Use it sparingly and strategically...
By silicon.com
Published: 2 June 2005 15:45 GMT
Outsourcing has long been a mainstream business tool used by organisations primarily as a cost-cutting device. Yet the effectiveness of handing over management of a company's entire IT operation to a private sector supplier is still an issue that divides opinion in the industry.
The question of simply whether outsourcing works split silicon.com's CIO Jury user panel this week, although IT bosses in favour just outnumbered those against. Two separate surveys this week have also come to different conclusions on outsourcing.
A study of public sector IT managers by local authority user body Socitm found that councils which outsourced their IT don't perform as well as those running it in-house.
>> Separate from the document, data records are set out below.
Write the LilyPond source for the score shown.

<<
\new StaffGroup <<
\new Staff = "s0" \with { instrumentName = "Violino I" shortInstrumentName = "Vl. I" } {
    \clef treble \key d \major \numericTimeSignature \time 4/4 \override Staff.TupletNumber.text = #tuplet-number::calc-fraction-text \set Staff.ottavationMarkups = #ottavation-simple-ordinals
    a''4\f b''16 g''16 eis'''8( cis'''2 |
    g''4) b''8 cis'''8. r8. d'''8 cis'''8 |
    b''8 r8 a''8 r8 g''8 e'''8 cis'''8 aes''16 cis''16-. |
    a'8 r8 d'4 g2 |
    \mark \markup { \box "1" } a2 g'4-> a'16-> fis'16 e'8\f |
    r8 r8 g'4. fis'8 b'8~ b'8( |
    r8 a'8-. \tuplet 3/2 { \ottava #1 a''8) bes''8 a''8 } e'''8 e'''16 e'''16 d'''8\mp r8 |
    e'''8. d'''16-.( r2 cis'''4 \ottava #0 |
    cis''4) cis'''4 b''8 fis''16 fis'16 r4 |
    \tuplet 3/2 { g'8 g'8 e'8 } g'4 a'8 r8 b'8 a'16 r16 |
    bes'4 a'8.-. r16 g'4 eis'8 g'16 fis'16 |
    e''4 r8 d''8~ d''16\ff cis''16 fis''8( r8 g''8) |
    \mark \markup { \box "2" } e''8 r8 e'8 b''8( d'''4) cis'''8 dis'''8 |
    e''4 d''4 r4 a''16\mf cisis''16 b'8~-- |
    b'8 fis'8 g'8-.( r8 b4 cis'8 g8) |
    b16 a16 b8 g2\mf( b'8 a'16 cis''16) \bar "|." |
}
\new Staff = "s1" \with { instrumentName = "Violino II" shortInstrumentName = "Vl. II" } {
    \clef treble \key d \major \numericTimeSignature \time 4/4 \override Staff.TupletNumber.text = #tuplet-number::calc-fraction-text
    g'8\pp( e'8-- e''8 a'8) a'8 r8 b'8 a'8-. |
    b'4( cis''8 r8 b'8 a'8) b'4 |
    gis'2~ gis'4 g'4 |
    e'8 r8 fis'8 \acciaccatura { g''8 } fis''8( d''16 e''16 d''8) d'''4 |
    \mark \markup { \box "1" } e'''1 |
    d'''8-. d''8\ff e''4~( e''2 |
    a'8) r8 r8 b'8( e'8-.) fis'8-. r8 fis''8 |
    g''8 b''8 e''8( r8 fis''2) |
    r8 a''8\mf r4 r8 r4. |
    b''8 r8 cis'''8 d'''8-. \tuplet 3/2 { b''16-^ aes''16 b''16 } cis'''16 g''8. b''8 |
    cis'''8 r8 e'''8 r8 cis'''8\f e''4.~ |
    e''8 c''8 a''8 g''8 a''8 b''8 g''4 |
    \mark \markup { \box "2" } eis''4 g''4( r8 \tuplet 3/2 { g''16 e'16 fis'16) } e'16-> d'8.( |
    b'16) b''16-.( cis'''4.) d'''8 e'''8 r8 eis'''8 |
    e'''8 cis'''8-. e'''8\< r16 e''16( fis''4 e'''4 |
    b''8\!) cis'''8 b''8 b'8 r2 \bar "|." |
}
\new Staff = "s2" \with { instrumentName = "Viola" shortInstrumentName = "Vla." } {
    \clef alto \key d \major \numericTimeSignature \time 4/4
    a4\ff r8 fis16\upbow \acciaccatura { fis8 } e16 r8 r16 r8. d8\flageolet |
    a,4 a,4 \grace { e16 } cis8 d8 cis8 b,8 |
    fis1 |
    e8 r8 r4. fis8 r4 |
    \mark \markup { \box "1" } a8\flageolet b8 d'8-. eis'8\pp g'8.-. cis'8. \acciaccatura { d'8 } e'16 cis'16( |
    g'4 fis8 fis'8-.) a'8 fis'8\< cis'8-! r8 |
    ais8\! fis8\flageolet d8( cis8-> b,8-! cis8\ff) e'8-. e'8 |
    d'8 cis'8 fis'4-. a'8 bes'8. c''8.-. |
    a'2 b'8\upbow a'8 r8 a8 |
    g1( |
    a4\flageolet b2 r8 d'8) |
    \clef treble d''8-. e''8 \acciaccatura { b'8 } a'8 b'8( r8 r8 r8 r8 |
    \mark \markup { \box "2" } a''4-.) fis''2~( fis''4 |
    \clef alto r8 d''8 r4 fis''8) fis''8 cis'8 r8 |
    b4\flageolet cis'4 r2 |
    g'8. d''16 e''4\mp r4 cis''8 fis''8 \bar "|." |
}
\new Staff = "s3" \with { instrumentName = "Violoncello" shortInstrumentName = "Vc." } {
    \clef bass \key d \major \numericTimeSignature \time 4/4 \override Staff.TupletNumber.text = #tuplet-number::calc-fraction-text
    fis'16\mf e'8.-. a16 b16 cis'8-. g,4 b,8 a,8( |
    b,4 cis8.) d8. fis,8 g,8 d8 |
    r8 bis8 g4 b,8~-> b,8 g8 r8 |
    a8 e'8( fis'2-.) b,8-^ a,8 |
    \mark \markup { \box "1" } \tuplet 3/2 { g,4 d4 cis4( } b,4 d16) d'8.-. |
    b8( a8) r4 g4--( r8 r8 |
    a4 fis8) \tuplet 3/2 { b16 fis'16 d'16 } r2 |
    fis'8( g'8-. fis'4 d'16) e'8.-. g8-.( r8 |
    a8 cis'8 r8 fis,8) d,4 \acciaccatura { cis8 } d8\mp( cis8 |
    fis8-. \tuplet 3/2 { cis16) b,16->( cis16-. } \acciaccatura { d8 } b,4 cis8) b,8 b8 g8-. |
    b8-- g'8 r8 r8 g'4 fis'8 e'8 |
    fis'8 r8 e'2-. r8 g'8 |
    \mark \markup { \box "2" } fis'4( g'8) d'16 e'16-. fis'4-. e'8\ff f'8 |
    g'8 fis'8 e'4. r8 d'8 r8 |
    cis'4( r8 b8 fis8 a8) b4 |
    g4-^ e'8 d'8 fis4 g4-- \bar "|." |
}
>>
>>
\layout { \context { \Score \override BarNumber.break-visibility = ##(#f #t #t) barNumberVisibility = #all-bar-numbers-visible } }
Yet research by a US consultancy found that despite one in five outsourcing deals being terminated, the vast majority of IT directors were happy with the results of their outsourcing projects.
The common theme here is that outsourcing is reaching a stage of maturity on both the buyer and supplier sides. The days of someone trying to make a name for themselves in the company by outsourcing the entire IT department in one big bang have pretty much disappeared.
Outsourcing is now used more sparingly as a strategic tool for non-core activities to cut costs and free up internal resources for more important work.
Offshoring is also becoming an increasingly mainstream part of the outsourcing toolkit but this also has to be used wisely and carefully to avoid embarrassing and high-profile disasters. Just last night, BT chief Ben Verwaayen jumped on the bandwagon, praising the development and innovation of offshore locations such as China and India as "better and cheaper" than their western competitors.
Still, outsourcing is not for everyone. One IT boss on silicon.com's CIO Jury said he had tried it, didn't like it and ended up saving money by bringing the work back in-house.
Another issue to consider: the decision to outsource will also almost certainly cause problems in employer-employee relations and the threat of strike action has loomed over several recent outsourcing deals.
And that, ultimately, is why outsourcing will continue to divide opinion for many years to come.